-- How to complete this task --
Repeat the entries below exactly. Drop the pictures.

-- Dataset records --
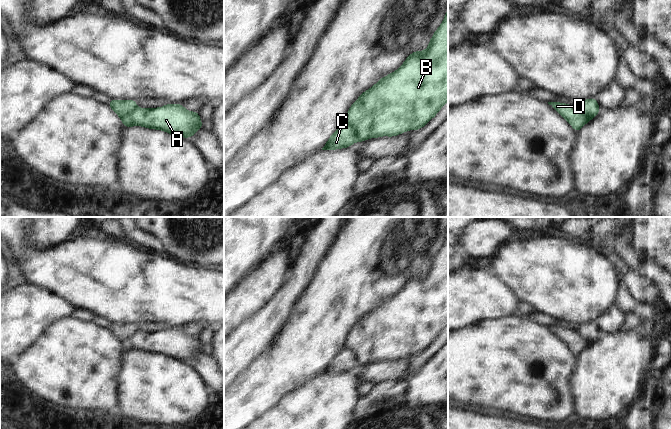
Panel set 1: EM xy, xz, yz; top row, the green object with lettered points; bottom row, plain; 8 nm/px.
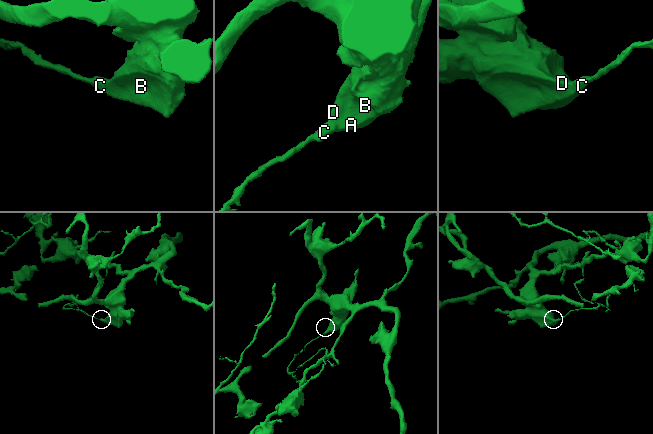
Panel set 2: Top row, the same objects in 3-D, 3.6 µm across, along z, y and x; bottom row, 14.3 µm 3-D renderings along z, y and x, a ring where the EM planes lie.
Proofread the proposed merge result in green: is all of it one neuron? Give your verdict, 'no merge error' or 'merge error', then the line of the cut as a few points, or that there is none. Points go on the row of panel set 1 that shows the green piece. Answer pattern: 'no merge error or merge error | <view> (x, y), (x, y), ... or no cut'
merge error | xz (344, 122), (354, 129), (357, 140)

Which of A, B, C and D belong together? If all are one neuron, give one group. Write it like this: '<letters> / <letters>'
A B D / C

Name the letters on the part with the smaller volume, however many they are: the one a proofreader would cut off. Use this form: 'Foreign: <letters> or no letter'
Foreign: C

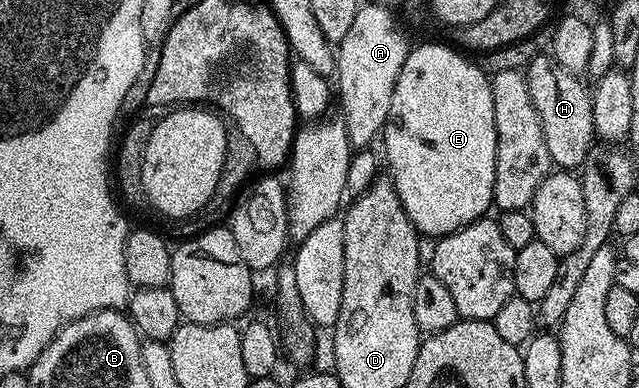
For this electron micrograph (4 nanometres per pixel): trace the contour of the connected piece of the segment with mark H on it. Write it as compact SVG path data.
M549 54L535 57L524 69L531 102L543 126L549 159L558 169L577 170L582 167L587 154L595 147L593 131L593 98L590 89L580 84L574 73L562 68Z

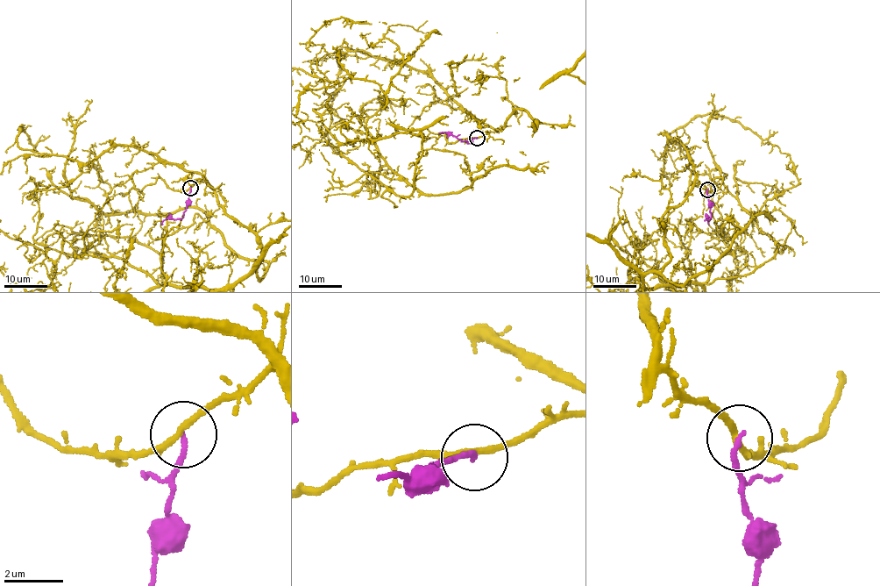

-- Your response --
Panel set 1: EM xy, xz, yz; top row, the green object with lettered points; bottom row, plain; 8 nm/px.
Panel set 2: Top row, the same objects in 3-D, 3.6 µm across, along z, y and x; bottom row, 14.3 µm 3-D renderings along z, y and x, a ring where the EM planes lie.
Proofread the proposed merge result in green: is all of it one neuron? Give your verdict, 'no merge error' or 'merge error', then the line of the cut as a few points, or that there is none. Points go on the row of panel set 1 that shows the green piece. Answer pattern: 'no merge error or merge error | <view> (x, y), (x, y), ... or no cut'
merge error | xz (344, 122), (354, 129), (357, 140)

Which of A, B, C and D belong together? If all are one neuron, give one group. Write it like this: '<letters> / <letters>'
A B D / C

Name the letters on the part with the smaller volume, however many they are: the one a proofreader would cut off. Use this form: 'Foreign: <letters> or no letter'
Foreign: C

For this electron micrograph (4 nanometres per pixel): trace the contour of the connected piece of the segment with mark H on it. Write it as compact SVG path data.
M549 54L535 57L524 69L531 102L543 126L549 159L558 169L577 170L582 167L587 154L595 147L593 131L593 98L590 89L580 84L574 73L562 68Z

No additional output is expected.